▶ **AIM OF THE EXERCISE**: Transcribe the data exactly. Pictures stay out.

▶ **EXERCISE INPUTS**:

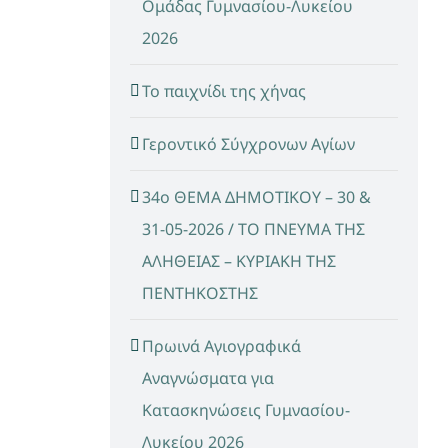
Ομάδας Γυμνασίου-Λυκείου
2026
Το παιχνίδι της χήνας
Γεροντικό Σύγχρονων Αγίων
34ο ΘΕΜΑ ΔΗΜΟΤΙΚΟΥ – 30 &
31-05-2026 / ΤΟ ΠΝΕΥΜΑ ΤΗΣ
ΑΛΗΘΕΙΑΣ – ΚΥΡΙΑΚΗ ΤΗΣ
ΠΕΝΤΗΚΟΣΤΗΣ
Πρωινά Αγιογραφικά
Αναγνώσματα για
Κατασκηνώσεις Γυμνασίου-
Λυκείου 2026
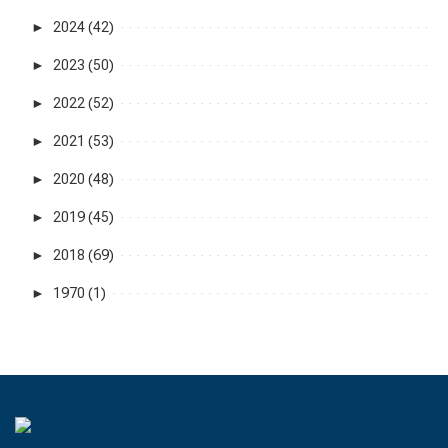
►
2024 (42)
►
2023 (50)
►
2022 (52)
►
2021 (53)
►
2020 (48)
►
2019 (45)
►
2018 (69)
►
1970 (1)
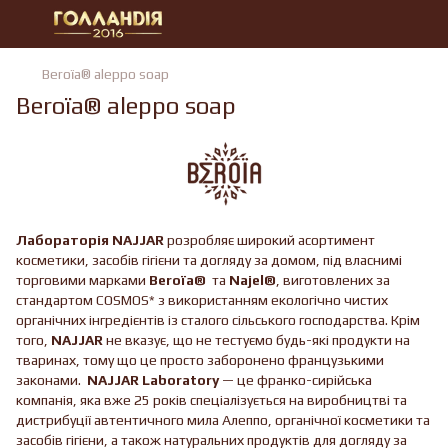
Beroїa® aleppo soap
Beroїa® aleppo soap
Лабораторія NAJJAR
розробляє широкий асортимент
косметики, засобів гігієни та догляду за домом, під власнимі
торговими марками
Beroїa®
та
Najel®
, виготовлених за
стандартом COSMOS* з використанням екологічно чистих
органічних інгредієнтів із сталого сільського господарства. Крім
того,
NAJJAR
не вказує, що не тестуємо будь-які продукти на
тваринах, тому що це просто заборонено французькими
законами.
NAJJAR Laboratory
— це франко-сирійська
компанія, яка вже 25 років спеціалізується на виробництві та
дистрибуції автентичного мила Алеппо, органічної косметики та
засобів гігієни, а також натуральних продуктів для догляду за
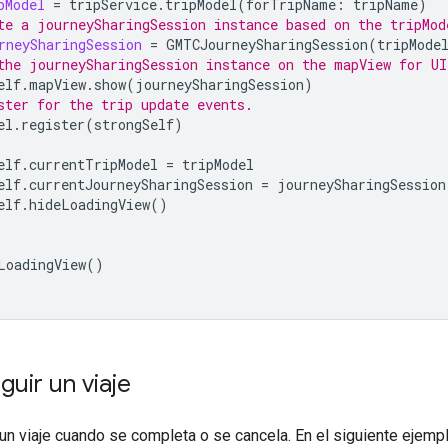
pModel
=
tripService
.
tripModel
(
forTripName
:
tripName
)
te a journeySharingSession instance based on the tripMod
rneySharingSession
=
GMTCJourneySharingSession
(
tripMode
the journeySharingSession instance on the mapView for UI
elf
.
mapView
.
show
(
journeySharingSession
)
ster for the trip update events.
el
.
register
(
strongSelf
)
elf
.
currentTripModel
=
tripModel
elf
.
currentJourneySharingSession
=
journeySharingSession
elf
.
hideLoadingView
()
LoadingView
()
guir un viaje
un viaje cuando se completa o se cancela. En el siguiente ejemp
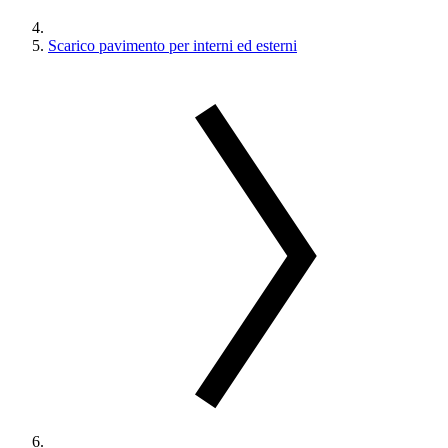
Scarico pavimento per interni ed esterni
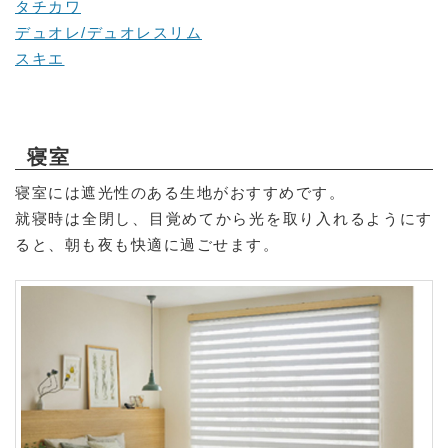
タチカワ
デュオレ/デュオレスリム
スキエ
寝室
寝室には遮光性のある生地がおすすめです。
就寝時は全閉し、目覚めてから光を取り入れるようにす
ると、朝も夜も快適に過ごせます。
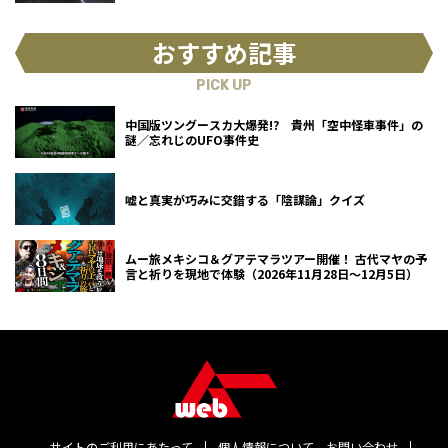
おすすめ記事
PICK UP
中国版ツングースカ大爆発!? 貴州「空中怪車事件」の
謎／忘れじのUFO事件史
嘘と真実が巧みに交錯する「陰謀論」クイズ
ムー旅メキシコ＆グアテマラツアー開催！ 古代マヤの予
言と祈りを現地で体験（2026年11月28日～12月5日）
サイトのご利用にあたって
個人情報について
お問い合わせ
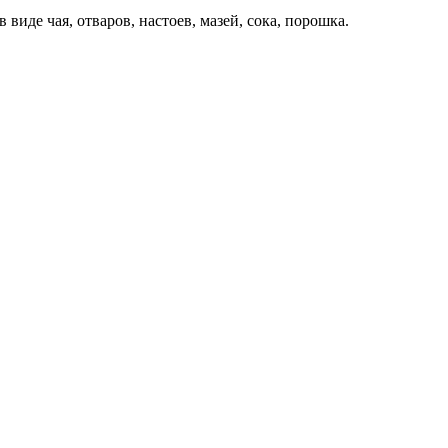
иде чая, отваров, настоев, мазей, сока, порошка.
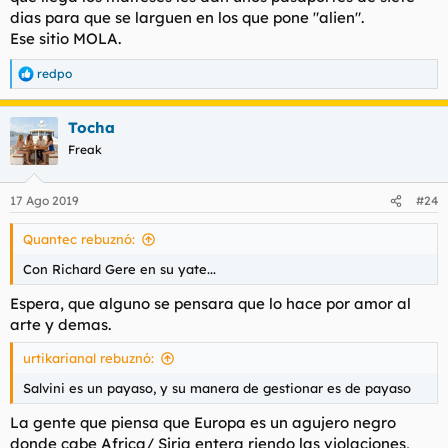
marchamos todos los europeos a África. Intercambiamos
dias para que se larguen en los que pone "alien".
continentes y empezamos de cero, construyendo millones de
Ese sitio MOLA.
chabolas de chapa hasta donde llega la vista. Con suerte en
100 años les podemos comprar el patrimonio cultural si todavía
no le han dado fuego al Archivo de Indias o han desmontado
redpo
R
la torre Eiffel.
e
a
Tocha
Soy perfectamente capaz de visualizar a un Topbox cualquiera
c
c
sudando sangre para mantener a raya a los negropeos en
Freak
i
Melilla, dentro de 200 años, que le lanzaran mierda y cal viva
o
para colarse como sea en la prospera Euráfrica.
n
17 Ago 2019
#24
e
s
Quantec rebuznó:
:
Con Richard Gere en su yate...
Espera, que alguno se pensara que lo hace por amor al
arte y demas.
urtikarianal rebuznó:
Salvini es un payaso, y su manera de gestionar es de payaso
La gente que piensa que Europa es un agujero negro
donde cabe Africa/ Siria entera riendo las violaciones,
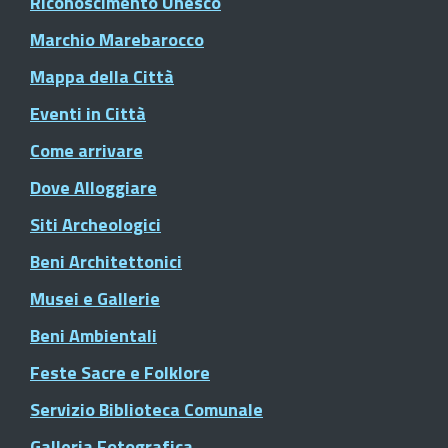
Riconoscimento Unesco
Marchio Marebarocco
Mappa della Città
Eventi in Città
Come arrivare
Dove Alloggiare
Siti Archeologici
Beni Architettonici
Musei e Gallerie
Beni Ambientali
Feste Sacre e Folklore
Servizio Biblioteca Comunale
Galleria Fotografica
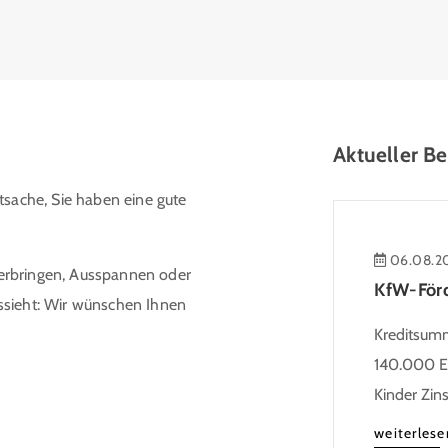
Aktueller Be
tsache, Sie haben eine gute
06.08.2
erbringen, Ausspannen oder
ssieht: Wir wünschen Ihnen
Kreditsumme
140.000 Eu
Kinder Zin
Heutiger Zi
weiterlese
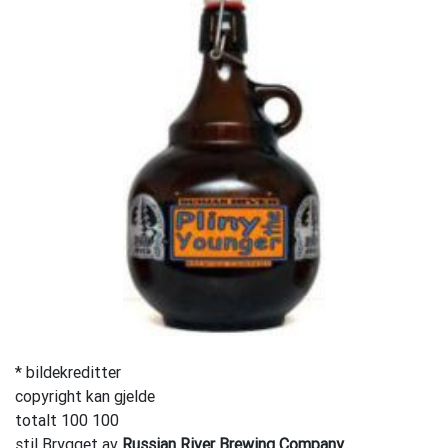
* bildekreditter
copyright kan gjelde
totalt 100 100
stil Brygget av
Russian River Brewing Company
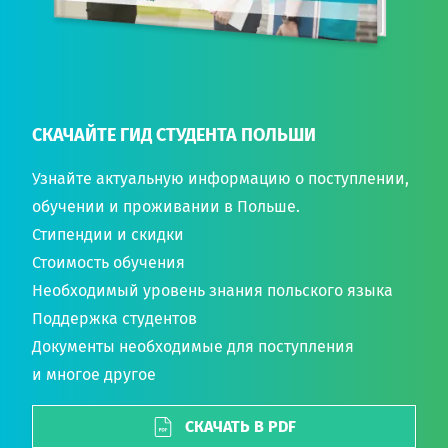
СКАЧАЙТЕ ГИД СТУДЕНТА ПОЛЬШИ
Узнайте актуальную информацию о поступлении,
обучении и проживании в Польше.
Стипендии и скидки
Стоимость обучения
Необходимый уровень знания польского языка
Поддержка студентов
Документы необходимые для поступления
и многое другое
СКАЧАТЬ В PDF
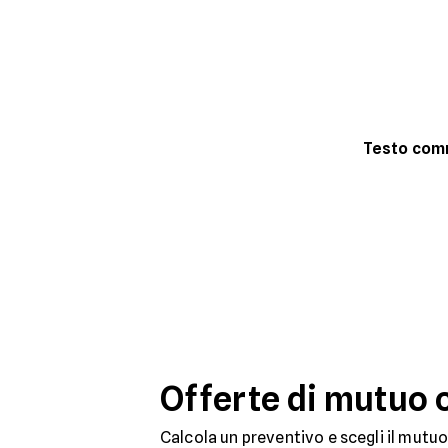
Testo co
Offerte di mutuo 
Calcola un preventivo e scegli il mutuo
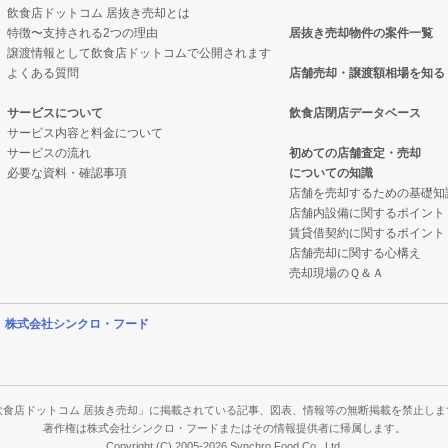
飲食店ドットコム 居抜き売却とは
特徴〜支持される2つの理由
居抜き売却物件の案件一覧
譲渡情報として飲食店ドットコムで公開されます
よくある質問
店舗売却・譲渡額相場を知る
サービスについて
飲食店閉店データベース
サービス内容と料金について
サービスの流れ
初めての店舗査定・売却
必要な資料・確認事項
についての知識
店舗を売却するための基礎知
店舗内設備に関するポイント
賃貸借契約に関するポイント
店舗売却に関する心構え
売却現場のＱ＆Ａ
営
株式会社シンクロ・フード
飲食店ドットコム 居抜き売却」に掲載されている記事、図表、情報等の無断掲載を禁止しま
著作権は株式会社シンクロ・フードまたはその情報提供者に帰属します。
Copyright (C) 2005-2026 Synchro Food Co., Ltd.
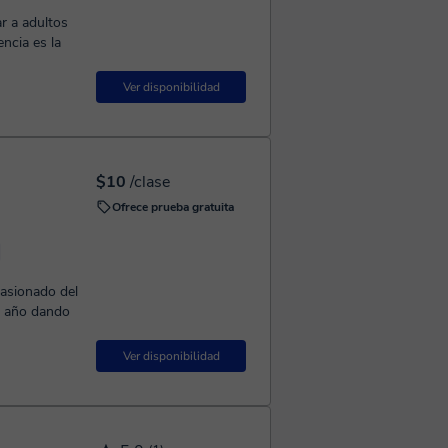
r a adultos
ncia es la
Ver disponibilidad
$10
/clase
Ofrece prueba gratuita
pasionado del
1 año dando
Ver disponibilidad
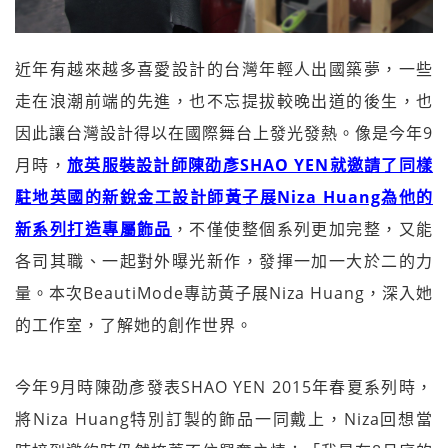
近年有越來越多喜愛設計的台灣年輕人出國築夢，一些
走在浪潮前端的先進，也不忘提拔較晚出道的後生，也
因此讓台灣設計得以在國際舞台上發光發熱。像是今年9
月時，
旅英服裝設計師陳劭彥SHAO YEN就邀請了同樣
駐地英國的新銳金工設計師黃子展Niza Huang為他的
新系列打造專屬飾品
，不僅使整個系列更加完整，又能
各司其職、一起對外曝光新作，發揮一加一大於二的力
量。本次BeautiMode專訪黃子展Niza Huang，深入她
的工作室，了解她的創作世界。
今年9月時陳劭彥發表SHAO YEN 2015年春夏系列時，
將Niza Huang特別訂製的飾品一同戴上，Niza回想當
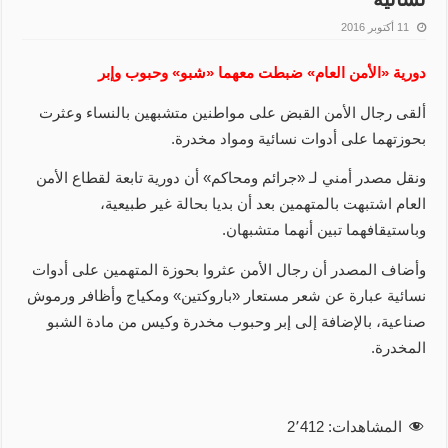
11 أكتوبر 2016
دورية «الأمن العام» ضبطت معهما «شبو» وحبوب وإبر
ألقى رجال الأمن القبض على مواطنين متشبهين بالنساء وعثرت
بحوزتهما على أدوات نسائية ومواد مخدرة.
ونقل مصدر أمني لـ «جرائم ومحاكم» أن دورية تابعة لقطاع الأمن
العام اشتبهت بالمتهمين بعد أن بديا بحالة غير طبيعية،
وباستيقافهما تبين أنهما متشبهان.
وأضاف المصدر أن رجال الأمن عثروا بحوزة المتهمين على أدوات
نسائية عبارة عن شعر مستعار «باروكتين» ومكياج وأظافر ورموش
صناعية، بالإضافة إلى إبر وحبوب مخدرة وكيس من مادة الشبو
المخدرة.
المشاهدات:
2٬412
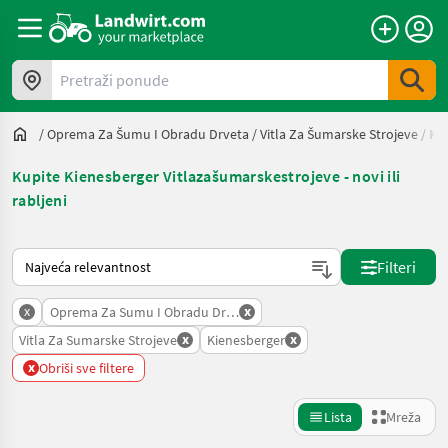
Pretraži ponude
/
Oprema Za Šumu I Obradu Drveta
/
Vitla Za Šumarske Strojeve
/
Ki
Kupite Kienesberger Vitlazašumarskestrojeve - novi ili
rabljeni
Način na koji sortira Landwirt.com
Filteri
x
x
Oprema Za Sumu I Obradu Drveta
x
x
Vitla Za Sumarske Strojeve
Kienesberger
x
Obriši sve filtere
Lista
Mreža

▶ **RESPONSE**:
Ομάδας Γυμνασίου-Λυκείου
2026
Το παιχνίδι της χήνας
Γεροντικό Σύγχρονων Αγίων
34ο ΘΕΜΑ ΔΗΜΟΤΙΚΟΥ – 30 &
31-05-2026 / ΤΟ ΠΝΕΥΜΑ ΤΗΣ
ΑΛΗΘΕΙΑΣ – ΚΥΡΙΑΚΗ ΤΗΣ
ΠΕΝΤΗΚΟΣΤΗΣ
Πρωινά Αγιογραφικά
Αναγνώσματα για
Κατασκηνώσεις Γυμνασίου-
Λυκείου 2026
►
2024 (42)
►
2023 (50)
►
2022 (52)
►
2021 (53)
►
2020 (48)
►
2019 (45)
►
2018 (69)
►
1970 (1)
Beroїa® aleppo soap
Beroїa® aleppo soap
Лабораторія NAJJAR
розробляє широкий асортимент
косметики, засобів гігієни та догляду за домом, під власнимі
торговими марками
Beroїa®
та
Najel®
, виготовлених за
стандартом COSMOS* з використанням екологічно чистих
органічних інгредієнтів із сталого сільського господарства. Крім
того,
NAJJAR
не вказує, що не тестуємо будь-які продукти на
тваринах, тому що це просто заборонено французькими
законами.
NAJJAR Laboratory
— це франко-сирійська
компанія, яка вже 25 років спеціалізується на виробництві та
дистрибуції автентичного мила Алеппо, органічної косметики та
засобів гігієни, а також натуральних продуктів для догляду за
pModel
=
tripService
.
tripModel
(
forTripName
:
tripName
)
te a journeySharingSession instance based on the tripMod
rneySharingSession
=
GMTCJourneySharingSession
(
tripMode
the journeySharingSession instance on the mapView for UI
elf
.
mapView
.
show
(
journeySharingSession
)
ster for the trip update events.
el
.
register
(
strongSelf
)
elf
.
currentTripModel
=
tripModel
elf
.
currentJourneySharingSession
=
journeySharingSession
elf
.
hideLoadingView
()
LoadingView
()
guir un viaje
un viaje cuando se completa o se cancela. En el siguiente ejemp
Scarico pavimento per interni ed esterni
タチカワ
デュオレ/デュオレスリム
スキエ
寝室
寝室には遮光性のある生地がおすすめです。
就寝時は全閉し、目覚めてから光を取り入れるようにす
ると、朝も夜も快適に過ごせます。
おすすめ記事
PICK UP
中国版ツングースカ大爆発!? 貴州「空中怪車事件」の
謎／忘れじのUFO事件史
嘘と真実が巧みに交錯する「陰謀論」クイズ
ムー旅メキシコ＆グアテマラツアー開催！ 古代マヤの予
言と祈りを現地で体験（2026年11月28日～12月5日）
サイトのご利用にあたって
個人情報について
お問い合わせ
иде чая, отваров, настоев, мазей, сока, порошка.
marchamos todos los europeos a África. Intercambiamos
dias para que se larguen en los que pone "alien".
continentes y empezamos de cero, construyendo millones de
Ese sitio MOLA.
chabolas de chapa hasta donde llega la vista. Con suerte en
100 años les podemos comprar el patrimonio cultural si todavía
no le han dado fuego al Archivo de Indias o han desmontado
redpo
R
la torre Eiffel.
e
a
Tocha
Soy perfectamente capaz de visualizar a un Topbox cualquiera
c
c
sudando sangre para mantener a raya a los negropeos en
Freak
i
Melilla, dentro de 200 años, que le lanzaran mierda y cal viva
o
para colarse como sea en la prospera Euráfrica.
n
17 Ago 2019
#24
e
s
Quantec rebuznó:
:
Con Richard Gere en su yate...
Espera, que alguno se pensara que lo hace por amor al
arte y demas.
urtikarianal rebuznó:
Salvini es un payaso, y su manera de gestionar es de payaso
La gente que piensa que Europa es un agujero negro
donde cabe Africa/ Siria entera riendo las violaciones,
Riconoscimento Unesco
Marchio Marebarocco
Mappa della Città
Eventi in Città
Come arrivare
Dove Alloggiare
Siti Archeologici
Beni Architettonici
Musei e Gallerie
Beni Ambientali
Feste Sacre e Folklore
Servizio Biblioteca Comunale
Galleria Fotografica
Aktueller Be
tsache, Sie haben eine gute
06.08.2
erbringen, Ausspannen oder
ssieht: Wir wünschen Ihnen
Kreditsumme
140.000 Eu
Kinder Zin
Heutiger Zi
weiterlese
* bildekreditter
copyright kan gjelde
totalt 100 100
stil Brygget av
Russian River Brewing Company
СКАЧАЙТЕ ГИД СТУДЕНТА ПОЛЬШИ
Узнайте актуальную информацию о поступлении,
обучении и проживании в Польше.
Стипендии и скидки
Стоимость обучения
Необходимый уровень знания польского языка
Поддержка студентов
Документы необходимые для поступления
и многое другое
СКАЧАТЬ В PDF
Testo co
Offerte di mutuo 
Calcola un preventivo e scegli il mutuo
飲食店ドットコム 居抜き売却とは
特徴〜支持される2つの理由
居抜き売却物件の案件一覧
譲渡情報として飲食店ドットコムで公開されます
よくある質問
店舗売却・譲渡額相場を知る
サービスについて
飲食店閉店データベース
サービス内容と料金について
サービスの流れ
初めての店舗査定・売却
必要な資料・確認事項
についての知識
店舗を売却するための基礎知
店舗内設備に関するポイント
賃貸借契約に関するポイント
店舗売却に関する心構え
売却現場のＱ＆Ａ
営
株式会社シンクロ・フード
飲食店ドットコム 居抜き売却」に掲載されている記事、図表、情報等の無断掲載を禁止しま
著作権は株式会社シンクロ・フードまたはその情報提供者に帰属します。
Copyright (C) 2005-2026 Synchro Food Co., Ltd.
r a adultos
ncia es la
Ver disponibilidad
$10
/clase
Ofrece prueba gratuita
pasionado del
1 año dando
Ver disponibilidad
近年有越來越多喜愛設計的台灣年輕人出國築夢，一些
走在浪潮前端的先進，也不忘提拔較晚出道的後生，也
因此讓台灣設計得以在國際舞台上發光發熱。像是今年9
月時，
旅英服裝設計師陳劭彥SHAO YEN就邀請了同樣
駐地英國的新銳金工設計師黃子展Niza Huang為他的
新系列打造專屬飾品
，不僅使整個系列更加完整，又能
各司其職、一起對外曝光新作，發揮一加一大於二的力
量。本次BeautiMode專訪黃子展Niza Huang，深入她
的工作室，了解她的創作世界。
今年9月時陳劭彥發表SHAO YEN 2015年春夏系列時，
將Niza Huang特別訂製的飾品一同戴上，Niza回想當
11 أكتوبر 2016
دورية «الأمن العام» ضبطت معهما «شبو» وحبوب وإبر
ألقى رجال الأمن القبض على مواطنين متشبهين بالنساء وعثرت
بحوزتهما على أدوات نسائية ومواد مخدرة.
ونقل مصدر أمني لـ «جرائم ومحاكم» أن دورية تابعة لقطاع الأمن
العام اشتبهت بالمتهمين بعد أن بديا بحالة غير طبيعية،
وباستيقافهما تبين أنهما متشبهان.
وأضاف المصدر أن رجال الأمن عثروا بحوزة المتهمين على أدوات
نسائية عبارة عن شعر مستعار «باروكتين» ومكياج وأظافر ورموش
صناعية، بالإضافة إلى إبر وحبوب مخدرة وكيس من مادة الشبو
المخدرة.
المشاهدات:
2٬412
Pretraži ponude
/
Oprema Za Šumu I Obradu Drveta
/
Vitla Za Šumarske Strojeve
/
Ki
Kupite Kienesberger Vitlazašumarskestrojeve - novi ili
rabljeni
Način na koji sortira Landwirt.com
Filteri
x
x
Oprema Za Sumu I Obradu Drveta
x
x
Vitla Za Sumarske Strojeve
Kienesberger
x
Obriši sve filtere
Lista
Mreža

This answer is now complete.